Brief →
Copy the book review below, starting at "Reviewed by Scott" and ending at "the total collection.", and swap in "anthology" wherever "collection" appears.

Jiri Prosecky, ed., Intellectual Life in the Ancient Near East.
Papers Presented at the 43rd Rencontre assyriologique internationale, Prague, July 1–5, 1996 (Prague: Academy of Sciences of the Czech Republic, Oriental Institute, 1998), 482 pp. ISBN 80-85425-30-0..
Reviewed by Scott B. Noegel
University of Washington

This collection of forty essays was selected from more than ninety papers delivered at the Rencontre assyriologique internationale (RAI), held at Prague, July 1–5, 1996. Its timely publication is a welcome addition to scholarly shelves. Though the volume contains a great deal of important information in its many fine articles and covers the complete gamut of intellectual life in ancient Mesopotamia, for the purposes of this journal’s review, my comments primarily will concern pieces that bear some comparative impact on the study of the Hebrew Bible. The selection of articles upon which I shall comment, therefore, by necessity will cover only a fraction of the total collection.

I begin with Joan Goodnick Westenholz’s, “Thoughts on Esoteric Knowledge and Secret Lore,” which focuses on the numerous lexical lists and other texts that claim to possess the secret knowledge of the gods. As she argues:

… the earliest lexical compilations may have been more than a utilitarian convenience for the scribes who wrote them; that they may have contained a systematization of the world order; and that at least one was considered as containing ‘secret lore’ (p. 451).

After discussing the various words used to convey notions of esoteric knowledge, Westenholz places such wisdom on a continuum with magical prowess: “On the intellectual level, knowing the organization of the world made it possible to affect the universe by magical means” (p. 453).

One of the most important aspects of her work is the recognition of the scribal interest in antiquity and the scribal knowledge of earlier, more arcane, values for cuneiform signs. “The writing system itself was considered part of the arcane knowledge of the ancients” (p. 456). This raises important questions for the Mesopotamian scribal employment of literary devices, such as word play, which often hinge on the polyvalence of particular signs, as she notes: “A sub-category of writing which embodies the principles of secrecy is that of cryptic writing systems … ” (p. 457). She goes on to suggest that

deliberate mystification may have been another motive behind the creation of another orthography in the Early Dynastic period: the UD.GAL.NUN orthography, found only in ED literary texts containing mythical narratives. It was a most learned and highly erudite system of sign values based on clever etymologies, Akkadian equivalents, etc. which could be comprehended only by the most knowledgeable, which is the meaning of ‘esoteric knowledge’ in accordance with the definition advanced earlier in this article” (p. 457).

Recorded data →

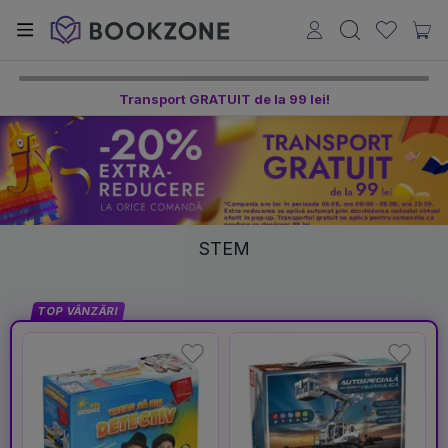
Transport GRATUIT de la 99 lei!
STEM
TOP VÂNZĂRI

Task output →
Reviewed by Scott B. Noegel
University of Washington

This anthology of forty essays was selected from more than ninety papers delivered at the Rencontre assyriologique internationale (RAI), held at Prague, July 1–5, 1996. Its timely publication is a welcome addition to scholarly shelves. Though the volume contains a great deal of important information in its many fine articles and covers the complete gamut of intellectual life in ancient Mesopotamia, for the purposes of this journal’s review, my comments primarily will concern pieces that bear some comparative impact on the study of the Hebrew Bible. The selection of articles upon which I shall comment, therefore, by necessity will cover only a fraction of the total anthology.